Certains droits réservés par Guillaume Vigier
Certains droits réservés par Guillaume Vigier
Il est absolument naturel et normal que nous soyons connectés à tous moments et en tous lieux, des profondeurs du métro parisien aux plateaux du Cantal. L’inverse est insupportable. Mais, tout en même temps, nous sommes d’une vigilance très vive à l’égard des questions de santé ou, pour faire simple, de tout ce qui touche à une aspiration continue au « mieux-être » (en bonne santé, sans pollution ni nuisance, dans le respect du développement durable et sans aucun risque du quotidien).

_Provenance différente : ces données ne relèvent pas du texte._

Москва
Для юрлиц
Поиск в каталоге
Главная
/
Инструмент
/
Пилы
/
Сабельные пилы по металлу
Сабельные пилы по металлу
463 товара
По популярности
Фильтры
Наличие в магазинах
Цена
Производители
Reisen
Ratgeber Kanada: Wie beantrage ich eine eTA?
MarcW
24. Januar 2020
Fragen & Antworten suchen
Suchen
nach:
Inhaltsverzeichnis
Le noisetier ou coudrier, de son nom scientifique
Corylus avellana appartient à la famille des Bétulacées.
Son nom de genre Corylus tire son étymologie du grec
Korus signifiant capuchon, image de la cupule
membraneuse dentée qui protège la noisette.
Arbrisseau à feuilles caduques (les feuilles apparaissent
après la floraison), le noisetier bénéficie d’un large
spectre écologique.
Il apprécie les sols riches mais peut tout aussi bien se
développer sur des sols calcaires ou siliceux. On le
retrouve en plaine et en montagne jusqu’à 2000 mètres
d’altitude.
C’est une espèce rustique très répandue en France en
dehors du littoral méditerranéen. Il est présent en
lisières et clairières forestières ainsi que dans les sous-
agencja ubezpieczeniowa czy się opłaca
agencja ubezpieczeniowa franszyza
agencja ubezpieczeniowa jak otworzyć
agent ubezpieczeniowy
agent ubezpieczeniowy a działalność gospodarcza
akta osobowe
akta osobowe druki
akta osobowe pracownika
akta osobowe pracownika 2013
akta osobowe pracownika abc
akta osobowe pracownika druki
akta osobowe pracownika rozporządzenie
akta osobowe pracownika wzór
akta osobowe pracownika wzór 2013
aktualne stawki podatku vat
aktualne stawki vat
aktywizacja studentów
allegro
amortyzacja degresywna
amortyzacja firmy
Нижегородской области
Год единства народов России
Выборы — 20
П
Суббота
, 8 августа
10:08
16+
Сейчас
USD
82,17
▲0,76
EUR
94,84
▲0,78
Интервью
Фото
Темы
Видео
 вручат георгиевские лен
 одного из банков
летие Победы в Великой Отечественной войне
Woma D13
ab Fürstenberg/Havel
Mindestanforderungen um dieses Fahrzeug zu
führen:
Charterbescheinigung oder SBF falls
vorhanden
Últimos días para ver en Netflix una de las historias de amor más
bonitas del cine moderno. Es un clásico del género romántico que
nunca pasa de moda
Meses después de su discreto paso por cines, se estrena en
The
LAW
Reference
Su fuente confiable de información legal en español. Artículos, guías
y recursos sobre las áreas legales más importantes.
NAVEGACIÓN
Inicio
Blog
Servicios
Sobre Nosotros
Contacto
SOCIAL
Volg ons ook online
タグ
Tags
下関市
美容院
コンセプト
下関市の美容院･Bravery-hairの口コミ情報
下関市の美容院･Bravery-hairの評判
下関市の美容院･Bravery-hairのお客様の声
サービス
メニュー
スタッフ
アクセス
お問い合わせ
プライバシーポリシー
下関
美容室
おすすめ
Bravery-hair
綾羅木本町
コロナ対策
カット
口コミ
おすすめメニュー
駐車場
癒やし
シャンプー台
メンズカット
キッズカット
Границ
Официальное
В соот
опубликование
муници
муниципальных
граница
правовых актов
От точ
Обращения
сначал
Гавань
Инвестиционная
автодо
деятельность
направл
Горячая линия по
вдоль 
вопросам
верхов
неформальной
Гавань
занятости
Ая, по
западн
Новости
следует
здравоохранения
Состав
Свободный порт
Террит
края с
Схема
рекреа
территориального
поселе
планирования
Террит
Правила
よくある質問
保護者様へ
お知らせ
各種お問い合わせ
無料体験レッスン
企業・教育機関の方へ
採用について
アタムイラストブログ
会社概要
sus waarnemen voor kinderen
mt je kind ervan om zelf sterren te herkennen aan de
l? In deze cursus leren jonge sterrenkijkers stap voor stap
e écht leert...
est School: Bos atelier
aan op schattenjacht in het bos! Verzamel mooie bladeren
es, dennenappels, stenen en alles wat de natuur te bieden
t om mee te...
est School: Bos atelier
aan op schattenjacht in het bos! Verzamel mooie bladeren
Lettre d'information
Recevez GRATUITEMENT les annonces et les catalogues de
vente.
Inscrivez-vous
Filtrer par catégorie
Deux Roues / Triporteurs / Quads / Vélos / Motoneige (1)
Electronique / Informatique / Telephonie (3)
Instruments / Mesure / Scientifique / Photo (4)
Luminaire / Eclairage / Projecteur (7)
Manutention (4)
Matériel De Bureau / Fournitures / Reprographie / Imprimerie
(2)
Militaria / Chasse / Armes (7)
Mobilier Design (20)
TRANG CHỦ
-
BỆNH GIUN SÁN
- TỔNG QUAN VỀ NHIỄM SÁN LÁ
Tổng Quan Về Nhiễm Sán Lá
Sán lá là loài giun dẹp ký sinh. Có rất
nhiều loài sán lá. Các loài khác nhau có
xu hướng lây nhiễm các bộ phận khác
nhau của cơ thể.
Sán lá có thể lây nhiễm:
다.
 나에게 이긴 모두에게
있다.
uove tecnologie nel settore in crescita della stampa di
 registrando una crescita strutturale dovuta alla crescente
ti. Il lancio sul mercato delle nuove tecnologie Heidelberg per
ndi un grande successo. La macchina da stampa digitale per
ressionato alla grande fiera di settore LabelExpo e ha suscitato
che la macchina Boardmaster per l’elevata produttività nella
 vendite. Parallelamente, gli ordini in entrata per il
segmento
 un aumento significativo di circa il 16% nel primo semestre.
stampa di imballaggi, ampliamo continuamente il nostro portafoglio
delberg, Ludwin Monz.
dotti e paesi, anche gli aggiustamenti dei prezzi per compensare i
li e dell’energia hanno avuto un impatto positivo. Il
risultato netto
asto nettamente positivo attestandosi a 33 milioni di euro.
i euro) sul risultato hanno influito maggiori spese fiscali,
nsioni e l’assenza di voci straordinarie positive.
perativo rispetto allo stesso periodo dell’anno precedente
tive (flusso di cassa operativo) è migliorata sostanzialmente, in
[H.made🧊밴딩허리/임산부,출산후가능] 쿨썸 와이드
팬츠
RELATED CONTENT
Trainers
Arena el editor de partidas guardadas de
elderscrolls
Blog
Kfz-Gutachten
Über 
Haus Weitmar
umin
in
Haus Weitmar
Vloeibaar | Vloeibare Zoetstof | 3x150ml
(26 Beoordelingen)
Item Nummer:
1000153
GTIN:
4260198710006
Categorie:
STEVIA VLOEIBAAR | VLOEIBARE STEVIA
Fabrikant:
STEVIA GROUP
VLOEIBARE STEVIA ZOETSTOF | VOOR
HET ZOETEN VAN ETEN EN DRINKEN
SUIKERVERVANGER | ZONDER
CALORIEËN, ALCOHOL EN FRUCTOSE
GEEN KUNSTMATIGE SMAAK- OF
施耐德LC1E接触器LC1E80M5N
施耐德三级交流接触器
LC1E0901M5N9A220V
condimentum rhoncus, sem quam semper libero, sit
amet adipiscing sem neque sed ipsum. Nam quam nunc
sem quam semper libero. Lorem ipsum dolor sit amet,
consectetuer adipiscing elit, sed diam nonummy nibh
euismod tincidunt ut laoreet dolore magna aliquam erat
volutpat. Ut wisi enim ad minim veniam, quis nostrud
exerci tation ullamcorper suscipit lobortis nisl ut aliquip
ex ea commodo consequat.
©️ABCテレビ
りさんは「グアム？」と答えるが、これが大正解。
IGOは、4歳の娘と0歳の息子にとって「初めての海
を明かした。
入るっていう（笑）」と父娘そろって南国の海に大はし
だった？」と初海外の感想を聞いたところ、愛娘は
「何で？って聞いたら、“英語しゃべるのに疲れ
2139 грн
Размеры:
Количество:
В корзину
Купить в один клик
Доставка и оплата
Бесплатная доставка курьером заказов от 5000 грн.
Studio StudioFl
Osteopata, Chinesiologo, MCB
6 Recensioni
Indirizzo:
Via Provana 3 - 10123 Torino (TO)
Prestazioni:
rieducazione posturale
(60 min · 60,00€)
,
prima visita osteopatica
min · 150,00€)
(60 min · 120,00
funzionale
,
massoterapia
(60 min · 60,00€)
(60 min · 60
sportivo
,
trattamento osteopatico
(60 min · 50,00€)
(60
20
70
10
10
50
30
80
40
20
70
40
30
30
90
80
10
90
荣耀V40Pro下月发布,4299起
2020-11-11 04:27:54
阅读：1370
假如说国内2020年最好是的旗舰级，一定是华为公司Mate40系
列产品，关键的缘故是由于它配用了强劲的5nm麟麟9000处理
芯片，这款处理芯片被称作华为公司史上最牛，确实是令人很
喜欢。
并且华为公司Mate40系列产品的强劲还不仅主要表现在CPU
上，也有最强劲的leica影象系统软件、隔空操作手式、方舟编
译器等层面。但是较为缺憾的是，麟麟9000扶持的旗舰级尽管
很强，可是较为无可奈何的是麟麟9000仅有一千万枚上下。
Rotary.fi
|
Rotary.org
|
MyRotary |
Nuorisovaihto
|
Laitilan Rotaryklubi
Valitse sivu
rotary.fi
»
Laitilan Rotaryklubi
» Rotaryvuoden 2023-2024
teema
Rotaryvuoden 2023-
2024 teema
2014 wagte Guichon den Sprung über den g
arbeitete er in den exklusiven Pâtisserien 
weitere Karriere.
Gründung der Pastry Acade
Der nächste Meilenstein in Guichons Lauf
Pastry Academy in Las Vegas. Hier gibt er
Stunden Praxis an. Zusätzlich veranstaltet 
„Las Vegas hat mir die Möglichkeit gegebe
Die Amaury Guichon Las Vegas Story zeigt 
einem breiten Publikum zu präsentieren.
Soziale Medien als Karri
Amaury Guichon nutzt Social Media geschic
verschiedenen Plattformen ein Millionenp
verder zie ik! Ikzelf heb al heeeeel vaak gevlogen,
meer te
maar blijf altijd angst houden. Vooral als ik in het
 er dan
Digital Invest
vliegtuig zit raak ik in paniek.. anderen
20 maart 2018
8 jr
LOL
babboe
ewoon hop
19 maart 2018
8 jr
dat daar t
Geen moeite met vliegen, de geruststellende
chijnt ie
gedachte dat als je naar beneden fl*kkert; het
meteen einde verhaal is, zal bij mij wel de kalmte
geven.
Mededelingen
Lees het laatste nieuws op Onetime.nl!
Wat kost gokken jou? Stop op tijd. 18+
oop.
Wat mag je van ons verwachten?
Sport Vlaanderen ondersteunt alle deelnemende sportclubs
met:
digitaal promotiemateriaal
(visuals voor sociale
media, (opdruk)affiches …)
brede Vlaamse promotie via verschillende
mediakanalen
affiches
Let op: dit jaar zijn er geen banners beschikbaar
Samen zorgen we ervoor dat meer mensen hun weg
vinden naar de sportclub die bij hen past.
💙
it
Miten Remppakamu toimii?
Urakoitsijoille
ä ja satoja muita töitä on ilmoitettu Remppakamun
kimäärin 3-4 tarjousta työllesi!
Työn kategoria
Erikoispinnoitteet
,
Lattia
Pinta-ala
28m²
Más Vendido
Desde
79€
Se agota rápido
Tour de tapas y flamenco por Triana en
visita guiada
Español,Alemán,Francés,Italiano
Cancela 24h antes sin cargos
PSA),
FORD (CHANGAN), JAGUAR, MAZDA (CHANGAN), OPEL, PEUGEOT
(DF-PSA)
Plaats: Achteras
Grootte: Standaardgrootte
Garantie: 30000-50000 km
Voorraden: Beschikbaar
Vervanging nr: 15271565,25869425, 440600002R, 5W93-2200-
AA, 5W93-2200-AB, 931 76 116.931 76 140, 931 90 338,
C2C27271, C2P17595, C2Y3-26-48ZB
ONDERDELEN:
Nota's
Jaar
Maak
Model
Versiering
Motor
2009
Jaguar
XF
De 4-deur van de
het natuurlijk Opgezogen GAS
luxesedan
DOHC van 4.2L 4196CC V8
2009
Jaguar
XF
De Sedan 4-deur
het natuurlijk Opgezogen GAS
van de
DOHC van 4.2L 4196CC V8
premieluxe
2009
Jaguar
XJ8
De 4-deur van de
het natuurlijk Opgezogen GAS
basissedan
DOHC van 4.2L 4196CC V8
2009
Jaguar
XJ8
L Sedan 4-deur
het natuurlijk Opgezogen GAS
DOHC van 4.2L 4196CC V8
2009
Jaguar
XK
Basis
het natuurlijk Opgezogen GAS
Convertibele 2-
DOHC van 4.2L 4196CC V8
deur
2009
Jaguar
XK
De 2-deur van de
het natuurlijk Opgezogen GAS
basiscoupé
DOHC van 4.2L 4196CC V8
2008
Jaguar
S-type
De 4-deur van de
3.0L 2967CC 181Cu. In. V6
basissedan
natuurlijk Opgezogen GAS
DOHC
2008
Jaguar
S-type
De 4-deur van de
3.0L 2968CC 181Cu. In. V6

Répondant aux attentes pressantes de leurs administrés, plusieurs maires considèrent qu’ils tirent de leurs compétence de police générale destinées au maintien du bon ordre, à la sûreté, à la sécurité et à la salubrité publiques, le pouvoir de décider l’interdiction de l’installation d’antennes de téléphonie mobile à proximité des lieux réunissant des populations dont la fragilité est présumée à raison soit de leur jeune âge soit de leur âge avancé. Les crèches et les écoles doivent être protégées de la sorte, peu important que la consommation et l’utilisation de terminaux bourrés d’électronique et inter-communiquant principalement par des modes électromagnétiques soient en croissance exponentielle et le fait d’un âge de plus en plus jeune ou de plus en plus avancé.

La force de la règle de droit public vient, pour beaucoup, de ce qu’elle repose sur un exercice constant de cohérence, de conciliation et de proportionnalité.

Le Conseil d’Etat vient de le démontrer par les trois décisions rendues par sa formation de jugement la plus solennelle (CE, assemblée, 26 octobre 2011, commune de Saint-Denis (n° 326492), commune de Pennes-Mirabeau (n° 329904) et SFR (n° 341767 – n° 341768)).

L’utilisation des fréquences radioélectriques et l’implantation des stations radioélectriques relèvent des compétences de l’Etat (ministre chargé des communications électroniques), d’une autorité administrative indépendante (autorité de régulation des communications électroniques et des postes) et d’un établissement public administratif de l’Etat (agence nationale des fréquences). Ces structures étatiques exercent une police administrative spéciale, notamment, en vue de la mise en œuvre de la recommandation du 12 juillet 1999 du conseil de l’Union européenne relative à la limitation de l’exposition du public aux champs électromagnétiques.

Cette police spéciale prive les maires de toute compétence pour réglementer en la matière, même avec la bonne intention de protéger leurs électeurs contre les effets des ondes électromagnétiques, en dépit de l’absence de soutien d’une quelconque expertise technique et en s’en remettant seulement aux appels de la vox populi.

Reste que le principe de précaution posé dans l’ordre constitutionnel par l’article 5 de la charte de l’environnement, à laquelle le préambule de la Constitution fait référence, pouvait paraître offrir un instrument efficace pour les maires désireux d’agir contre ces antennes, qui sont toujours mieux installées sur le territoire de la commune voisine, pourvu que l’on puisse quand même continuer à téléphoner depuis sa ville.

Le Conseil d’Etat juge que : « le principe de précaution, s’il est applicable à toute autorité publique dans ses domaines d’attributions, ne saurait avoir ni pour objet ni pour effet de permettre à une autorité publique d’excéder son champ de compétence et d’intervenir en dehors de ses domaines d’attributions ; ».

Par conséquent, « la circonstance que les valeurs limites d’exposition du public aux champs électromagnétiques fixées au niveau national ne prendraient pas suffisamment en compte les exigences posées par le principe de précaution n’habilite pas davantage les maires à adopter une réglementation locale portant sur l’implantation des antennes relais de téléphonie mobile et destinée à protéger le public contre les effets des ondes émises par ces antennes. »

Voici tranchée une question importante : le principe de précaution n’ouvre pas un espace interstitiel propice à l’expression libre de chaque autorité publique, qui y trouverait la clé permettant de s’affranchir du périmétrage de ses compétences. Si la poursuite du « mieux-être » en sera, peut être, moins bien servie, la cohérence de l’action publique s’en trouve heureusement renforcée.